Оперу уже всю передали, но шторы на окне еще не было задернутыми, когда Андрей Петрович пришел к маме в гости. Его привела их рыжая соседка, которая водила по городу трамваи. Эта молодая женщина в красном габардиновом пальто очень нравилась Клеву. Он еще не понимал, почему она ему нравиться, но, по словам мамы, «похоже, что-то подозревал». Наверное, значительную роль играли в его подозрениях ее рыжие волосы и вся остальная природная красота, включая пальто и проживание в дальней комнате – по коридору налево.
Она вошла и сказала:
– Завтра, Анна Николаевна, приведу к тебе приятного гражданина. Зовут его Андрей Петрович. Ты знаешь, кто он такой?
Мама, изменившись в лице, села на стул:
–Тот самый? – спросила она тихо.
– Ну, уж не тот самый, – сказала соседка. – Те на трамваях не ездят. Так и пойдет он тебе в коммуналку. Жди больше! Тот-то оратор, огромной известности человек. А этот просто похож.

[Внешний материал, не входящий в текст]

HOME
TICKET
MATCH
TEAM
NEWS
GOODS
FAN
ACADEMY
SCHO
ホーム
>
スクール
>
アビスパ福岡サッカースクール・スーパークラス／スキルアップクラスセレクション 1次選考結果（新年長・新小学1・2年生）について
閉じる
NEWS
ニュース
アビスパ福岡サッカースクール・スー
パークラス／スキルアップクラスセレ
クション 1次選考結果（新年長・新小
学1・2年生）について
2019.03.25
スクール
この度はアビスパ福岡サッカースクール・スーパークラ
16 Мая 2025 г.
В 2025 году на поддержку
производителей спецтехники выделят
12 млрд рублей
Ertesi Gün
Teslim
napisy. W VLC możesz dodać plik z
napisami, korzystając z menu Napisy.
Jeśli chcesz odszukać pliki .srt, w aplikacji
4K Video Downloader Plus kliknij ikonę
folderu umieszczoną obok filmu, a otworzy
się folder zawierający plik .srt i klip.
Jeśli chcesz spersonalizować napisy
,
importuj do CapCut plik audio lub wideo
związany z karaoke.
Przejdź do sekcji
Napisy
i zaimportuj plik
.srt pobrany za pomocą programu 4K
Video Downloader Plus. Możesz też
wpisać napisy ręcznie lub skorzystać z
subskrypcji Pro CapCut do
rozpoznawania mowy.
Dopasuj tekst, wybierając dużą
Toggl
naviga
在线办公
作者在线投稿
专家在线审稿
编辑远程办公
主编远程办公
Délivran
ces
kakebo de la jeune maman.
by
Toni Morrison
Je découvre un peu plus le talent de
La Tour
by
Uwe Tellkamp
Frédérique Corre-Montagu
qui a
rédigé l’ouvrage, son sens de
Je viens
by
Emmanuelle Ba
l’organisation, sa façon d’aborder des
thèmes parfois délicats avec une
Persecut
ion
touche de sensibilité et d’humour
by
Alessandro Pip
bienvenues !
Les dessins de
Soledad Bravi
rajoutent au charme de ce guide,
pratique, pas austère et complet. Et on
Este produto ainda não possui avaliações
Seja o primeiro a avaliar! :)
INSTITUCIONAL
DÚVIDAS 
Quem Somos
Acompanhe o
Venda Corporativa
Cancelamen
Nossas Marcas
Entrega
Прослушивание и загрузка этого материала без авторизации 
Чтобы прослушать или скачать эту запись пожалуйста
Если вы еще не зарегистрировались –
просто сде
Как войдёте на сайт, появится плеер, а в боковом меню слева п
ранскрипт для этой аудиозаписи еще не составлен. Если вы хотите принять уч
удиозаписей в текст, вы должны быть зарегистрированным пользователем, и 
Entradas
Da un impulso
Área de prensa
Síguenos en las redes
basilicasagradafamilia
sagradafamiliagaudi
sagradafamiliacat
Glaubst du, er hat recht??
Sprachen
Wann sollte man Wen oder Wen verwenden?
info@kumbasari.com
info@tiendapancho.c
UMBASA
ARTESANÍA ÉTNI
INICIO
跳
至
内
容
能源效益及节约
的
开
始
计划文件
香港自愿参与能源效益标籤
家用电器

– Ну, приводи, – сказала мама, и Клюеву показалось, что она немножко разочарована.
На другой день Андрей Петрович действительно пришел – высокий, солидный, упрямый и в пиджаке. Сначала он долго мялся в дверях, не зная, что ему делать с толстым батоном любительской колбасы и куда девать свою шляпу. Клюев встретил его долгими и продолжительными аплодисментами. Он так долго и громко хлопал в ладоши, что маме это, наверное, надоело, и она предложила ему отправиться хлопать в коридор.
– Иди-ка соседей порадуй, – сказала мама, – а мы тут с дядей пока кое-какие моменты по жизни обсудим. Ты ведь теперь у меня, как все, но все равно мой единственный. Иди, я тебе поцелую!
Мама его поцеловала, и он, схватив со стола фотографию, выбежал в дверь. И жизнь потом не раз награждала его аплодисментами.
Радио
Радио висело в комнате, на двух шурупах, крепко ввернутых в стену. Собственно говоря, это было не совсем радио. Это был, по словам мымы, репродуктор городской радиотрансляционной сети. Изнутри он был всегда настроен на музыку и человеческие голоса, а снаружи его украшала белая пластмассовая чайка.
Клюев любил слушать это радио. Последние известия или какую-нибудь героическую оперу. Известия иногда попадались хорошие, оперы – еще лучше. Сидя на стуле или лежа у себя за шкафом, он с восхищением слушал, слегка приоткрыв рот.
Читать он еще не умел. Книги казались ему большой человеческой тайной, сделанной из бумаги. Телевизора у них с мамой тогда тоже не было. Но зато были соседи.